Oxford and Cambridge are two of the local authorities which have announced a ban on all diesel vehicles, including buses.

But a spokesman from the Greener Journeys campaign claims a ban could lead to a loss in eight out of 10 bus services.

They also claimed social deprivation would increase by nearly a third and that the latest generation of clean diesel buses delivers a 95 per cent reduction in harmful emissions.

Bolton Council has until March next year to publish draft plans to address the problem.

Claire Haigh, chief executive of Greener Journeys, said: "Britain’s streets are clogged with high polluting diesel cars which are causing a public health emergency and costing tens of thousands of lives each year.

"If local authorities are serious about tackling air pollution, they must put this new generation of clean British diesel buses, and buses retrofitted to the same low-emission standard, front and centre of their plans.

"Not only are the latest diesel buses cleaner than diesel cars, but taking cars off the road would also help reduce congestion as a fully loaded double decker bus can take 75 cars off the road.

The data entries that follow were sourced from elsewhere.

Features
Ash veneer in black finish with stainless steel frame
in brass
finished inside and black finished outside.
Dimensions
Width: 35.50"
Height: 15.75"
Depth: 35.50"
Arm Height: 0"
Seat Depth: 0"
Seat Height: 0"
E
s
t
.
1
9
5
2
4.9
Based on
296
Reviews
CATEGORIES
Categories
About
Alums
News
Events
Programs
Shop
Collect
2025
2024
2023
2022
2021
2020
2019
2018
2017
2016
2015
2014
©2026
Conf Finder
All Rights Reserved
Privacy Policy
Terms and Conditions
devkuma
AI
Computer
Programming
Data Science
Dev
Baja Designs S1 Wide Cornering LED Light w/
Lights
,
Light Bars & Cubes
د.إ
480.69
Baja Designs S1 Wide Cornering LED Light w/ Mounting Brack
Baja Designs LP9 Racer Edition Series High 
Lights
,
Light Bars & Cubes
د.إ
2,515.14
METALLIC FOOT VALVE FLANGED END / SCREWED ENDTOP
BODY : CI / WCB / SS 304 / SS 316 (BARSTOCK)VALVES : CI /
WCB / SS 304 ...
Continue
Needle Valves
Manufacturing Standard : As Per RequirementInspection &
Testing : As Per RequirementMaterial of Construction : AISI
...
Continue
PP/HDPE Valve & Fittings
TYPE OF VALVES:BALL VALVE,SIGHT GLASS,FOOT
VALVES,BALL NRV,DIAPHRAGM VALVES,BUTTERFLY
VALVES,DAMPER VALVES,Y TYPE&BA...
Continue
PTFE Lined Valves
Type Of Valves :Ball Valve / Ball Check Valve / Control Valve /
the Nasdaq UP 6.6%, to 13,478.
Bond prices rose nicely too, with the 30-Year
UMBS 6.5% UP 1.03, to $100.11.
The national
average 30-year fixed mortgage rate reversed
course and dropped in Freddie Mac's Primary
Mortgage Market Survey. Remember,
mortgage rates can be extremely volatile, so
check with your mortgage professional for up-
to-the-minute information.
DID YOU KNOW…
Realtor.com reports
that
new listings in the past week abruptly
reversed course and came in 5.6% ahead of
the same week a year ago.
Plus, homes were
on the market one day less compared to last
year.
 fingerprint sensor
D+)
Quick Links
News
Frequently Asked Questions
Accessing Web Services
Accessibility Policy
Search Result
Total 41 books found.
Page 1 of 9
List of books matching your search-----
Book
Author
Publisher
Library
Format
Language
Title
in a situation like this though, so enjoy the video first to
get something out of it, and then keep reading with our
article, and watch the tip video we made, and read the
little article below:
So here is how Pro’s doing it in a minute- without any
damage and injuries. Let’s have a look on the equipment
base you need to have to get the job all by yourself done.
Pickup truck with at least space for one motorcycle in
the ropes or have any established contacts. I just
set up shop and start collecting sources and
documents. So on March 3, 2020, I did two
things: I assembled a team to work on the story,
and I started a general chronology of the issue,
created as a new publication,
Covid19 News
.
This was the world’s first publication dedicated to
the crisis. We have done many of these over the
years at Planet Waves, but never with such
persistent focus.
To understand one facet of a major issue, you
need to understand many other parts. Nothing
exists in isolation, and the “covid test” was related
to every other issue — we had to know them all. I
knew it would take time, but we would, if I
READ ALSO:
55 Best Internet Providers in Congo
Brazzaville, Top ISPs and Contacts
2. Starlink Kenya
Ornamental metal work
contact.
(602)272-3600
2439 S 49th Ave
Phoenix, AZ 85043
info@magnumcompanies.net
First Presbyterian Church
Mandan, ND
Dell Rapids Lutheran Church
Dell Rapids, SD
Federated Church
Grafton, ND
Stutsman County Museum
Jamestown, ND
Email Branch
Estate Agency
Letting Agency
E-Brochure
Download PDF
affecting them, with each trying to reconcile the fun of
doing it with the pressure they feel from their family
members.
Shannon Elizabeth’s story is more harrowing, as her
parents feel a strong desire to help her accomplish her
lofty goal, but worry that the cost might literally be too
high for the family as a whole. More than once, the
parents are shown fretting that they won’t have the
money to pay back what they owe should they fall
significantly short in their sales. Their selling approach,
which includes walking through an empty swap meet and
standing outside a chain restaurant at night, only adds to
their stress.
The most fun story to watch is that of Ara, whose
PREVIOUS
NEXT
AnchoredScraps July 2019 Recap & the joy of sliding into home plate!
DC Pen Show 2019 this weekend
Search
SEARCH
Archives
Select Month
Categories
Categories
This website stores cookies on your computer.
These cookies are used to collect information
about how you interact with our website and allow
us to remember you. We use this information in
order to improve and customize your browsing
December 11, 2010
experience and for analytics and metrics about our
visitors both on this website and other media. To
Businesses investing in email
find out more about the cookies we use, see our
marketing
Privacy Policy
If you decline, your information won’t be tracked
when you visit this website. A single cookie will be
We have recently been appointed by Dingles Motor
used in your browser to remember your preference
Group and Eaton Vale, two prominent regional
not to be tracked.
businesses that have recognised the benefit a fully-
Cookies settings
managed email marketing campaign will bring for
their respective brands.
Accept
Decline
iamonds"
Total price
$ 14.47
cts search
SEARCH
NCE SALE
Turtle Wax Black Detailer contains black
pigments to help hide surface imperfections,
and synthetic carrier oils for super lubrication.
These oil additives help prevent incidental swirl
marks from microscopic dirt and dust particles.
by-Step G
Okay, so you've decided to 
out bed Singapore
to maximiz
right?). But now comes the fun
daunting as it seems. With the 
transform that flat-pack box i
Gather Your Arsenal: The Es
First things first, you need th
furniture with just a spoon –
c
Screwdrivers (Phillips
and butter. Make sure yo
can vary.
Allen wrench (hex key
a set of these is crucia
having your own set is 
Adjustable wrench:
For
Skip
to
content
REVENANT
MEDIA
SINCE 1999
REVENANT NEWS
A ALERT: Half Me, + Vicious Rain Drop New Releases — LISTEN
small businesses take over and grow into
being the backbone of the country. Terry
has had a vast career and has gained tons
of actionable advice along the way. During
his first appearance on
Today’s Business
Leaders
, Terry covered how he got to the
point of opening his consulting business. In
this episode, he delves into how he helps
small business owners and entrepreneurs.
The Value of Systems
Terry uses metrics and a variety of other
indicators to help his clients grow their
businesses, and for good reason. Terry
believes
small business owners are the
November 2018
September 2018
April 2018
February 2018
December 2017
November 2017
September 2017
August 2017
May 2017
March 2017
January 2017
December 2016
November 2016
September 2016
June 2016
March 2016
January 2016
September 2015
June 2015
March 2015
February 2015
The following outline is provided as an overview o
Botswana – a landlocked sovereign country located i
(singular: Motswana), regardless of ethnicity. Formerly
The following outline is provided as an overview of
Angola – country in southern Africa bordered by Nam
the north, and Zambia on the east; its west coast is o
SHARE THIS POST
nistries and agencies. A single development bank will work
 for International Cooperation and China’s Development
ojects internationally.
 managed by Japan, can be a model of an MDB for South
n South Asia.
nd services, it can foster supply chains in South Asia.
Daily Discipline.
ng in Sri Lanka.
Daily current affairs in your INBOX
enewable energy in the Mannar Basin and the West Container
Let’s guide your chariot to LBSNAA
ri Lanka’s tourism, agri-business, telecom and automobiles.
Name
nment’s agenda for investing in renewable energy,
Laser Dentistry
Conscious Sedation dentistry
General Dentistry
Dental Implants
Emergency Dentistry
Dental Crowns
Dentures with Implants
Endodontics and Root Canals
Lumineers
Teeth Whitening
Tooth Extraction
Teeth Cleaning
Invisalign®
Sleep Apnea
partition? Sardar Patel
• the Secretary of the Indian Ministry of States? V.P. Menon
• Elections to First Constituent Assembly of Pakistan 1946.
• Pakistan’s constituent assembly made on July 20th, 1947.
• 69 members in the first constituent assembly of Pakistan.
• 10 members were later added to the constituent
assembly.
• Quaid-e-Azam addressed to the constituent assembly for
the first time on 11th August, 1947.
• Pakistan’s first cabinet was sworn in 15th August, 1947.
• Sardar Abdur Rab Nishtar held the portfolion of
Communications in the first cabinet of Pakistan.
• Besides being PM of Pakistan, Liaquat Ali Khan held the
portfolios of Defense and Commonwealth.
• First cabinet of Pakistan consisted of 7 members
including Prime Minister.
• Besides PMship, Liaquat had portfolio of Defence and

"Furthermore, putting buses at the centre of the air quality strategy would support UK manufacturing as at least 80 per cent of urban buses sold in the UK are built in the UK, compared with just 13 per cent of new cars.”

Greener Journeys is a campaign dedicated to encouraging people to make more sustainable travel choices.

It is a coalition of the UK’s leading public transport organisations, user groups and supporters.

It aims to reduce CO2 emissions from transport by encouraging people to switch some of their car journeys to bus journeys.